I don't know if it's to do with the summer holidays, the house move, my new life in a new home and neighbourhood, lack of time, lack of motivation or what but I can't seem to get my head into blogging much right now. I've stepped back from Twitter too. That's generally a lovely place to be but, quite frankly, I've heard about some bad stuff on there of late.
I'm also trying to decide where I should go with my blog. I need more time. It is desperately due an overhaul. I haven't got time in the evening as Matt works hard all day so we like to spend time together at night.
Perhaps the blogging mojo will come back after September when Mini Cheddar starts full time school. Who knows?
At the moment we are middle of the school holidays. MC has made lots of little friends in our new neighbourhood and so, when we are at home, she's playing out most of the day. I could be throwing myself into my blog a bit during the day but I'm trying to spend time enjoying my little man (and when he's napping I'm just enjoying time on my own - or cleaning the house!).
Tiny Ched is growing up so fast it's scary. Doesn't seem like a minute since he was born (although it also feels like he's always been here in a strange way) and yet, here he is, almost 17 months old.
TC is my last baby. I said I'd like either 2 or 4 children and, although our new house could more than easily accommodate 2 more, Matt and I feel like we should quit while we are ahead in a way. We have been truly blessed with two very bright, very happy and, thankfully, very healthy children. Plus, I turn 40 next year *screams and runs for the wrinkle cream*
So 2 it is.
2 is more than enough though.
TC is a spirited little man. He's full of smiles and cuddles, has THE cutest waddle and grin but at the same time he is the biggest drama queen when he can't get what he wants. If you tell him no or even just look at him and shake your head he'll act like it's the end of the world.
He's also a climber.
|Sir Edmund Hillary scales another |
I don't remember MC being this bad. Perhaps it's a girl / boy difference or perhaps it comes from the fact the second one always wants to do more to be like their older sibling. It can be exhausting.

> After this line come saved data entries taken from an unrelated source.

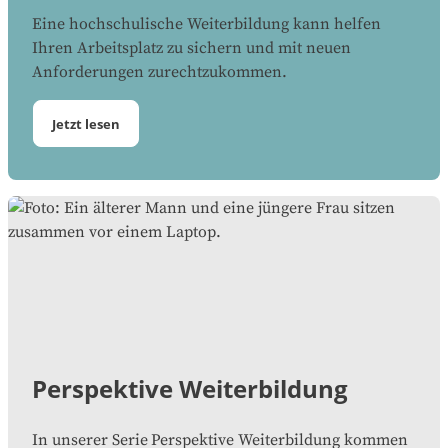
Eine hochschulische Weiterbildung kann helfen
Ihren Arbeitsplatz zu sichern und mit neuen
Anforderungen zurechtzukommen.
Jetzt lesen
Perspektive Weiterbildung
In unserer Serie
Perspektive Weiterbildung kommen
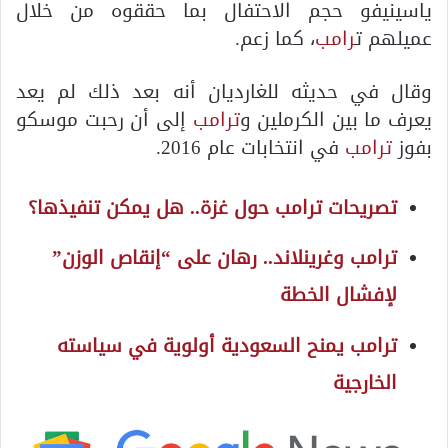
ياسينيفو حجم الاحتفال بما حققوه من خلال
عميلهم ت
رامب
، كما زعم.
وقال في حديثه للغارديان أنه بعد ذلك لم يعد
يعرف ما بين الكرملين و
ترامب
إلى أن رحبت موسكو
بفوز
ترامب
في انتخابات عام 2016.
تصريحات ترامب حول غزة.. هل يمكن تنفيذها؟
ترامب وغرينلاند.. رهان على “إنقاص الوزن”
لإفشال الخطة
ترامب يمنح السعودية أولوية في سياسته
الخارجية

Some days I feel like I'm constantly telling him not to do something. I seem to spend my time plucking him down from cabinets he's trying to scale like Edmund Hillary. Or I'll be trying to grab something from him that he shouldn't have and he knows it. He'll look at me with a cheeky expression, show me what's in his hand and then run off at full speed laughing as he knows I'll take chase. I swear he's going to be a serious contender to Usain Bolt's records soon. The boy is fast.
But I'm enjoying it.
I'm enjoying watching him explore his new and exciting world. I'm enjoying the fun he brings to our lives. I'm enjoying the fact he absolutely loves his sleep. I'm enjoying his cuddles when he's tired. I'm enjoying his loving and incredible bond with his big sister - we will both miss her on a daily basis in September - the kids generally play so lovely together.
Yes, I'm enjoying my kids and I'm enjoying my life.

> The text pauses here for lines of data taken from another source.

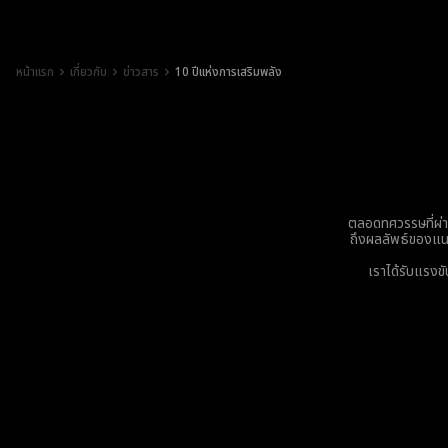
หน้าแรก
เกี่ยวกับ
ข่าวสาร
10 ปีแห่งการเสริมพลัง
ตลอดทศวรรษที่ผ่า
ถึงผลลัพธ์ของแน
เราได้รับแรงขั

Each and every day (even when it's not a particularly good day) I am so thankful that both my children are here with us and happy and healthy.
I feel truly blessed.
Blessed with a beautiful family, supportive parents and Sister, amazing friends (both near and far) and a wonderful home.

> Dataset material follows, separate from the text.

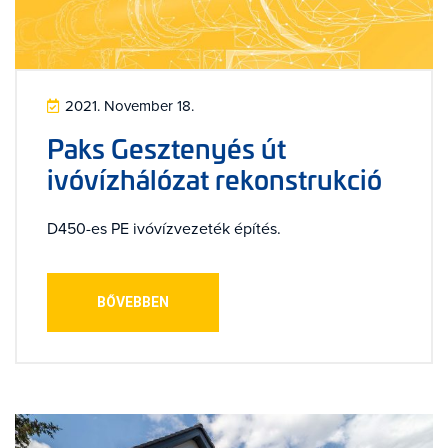
2021. November 18.
Paks Gesztenyés út
ivóvízhálózat rekonstrukció
D450-es PE ivóvízvezeték építés.
BŐVEBBEN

What more could a girl (I can still call myself a girl at almost 40, can't I?) possibly want?
I guess I want my blogging mojo to return for the sake of these two as I love having somewhere to look back on a record of their lives and I want them to have it to read when they're older.
I am hopeful it will return in full force but, for now, I'm sure they will understand mummy has taken a little break.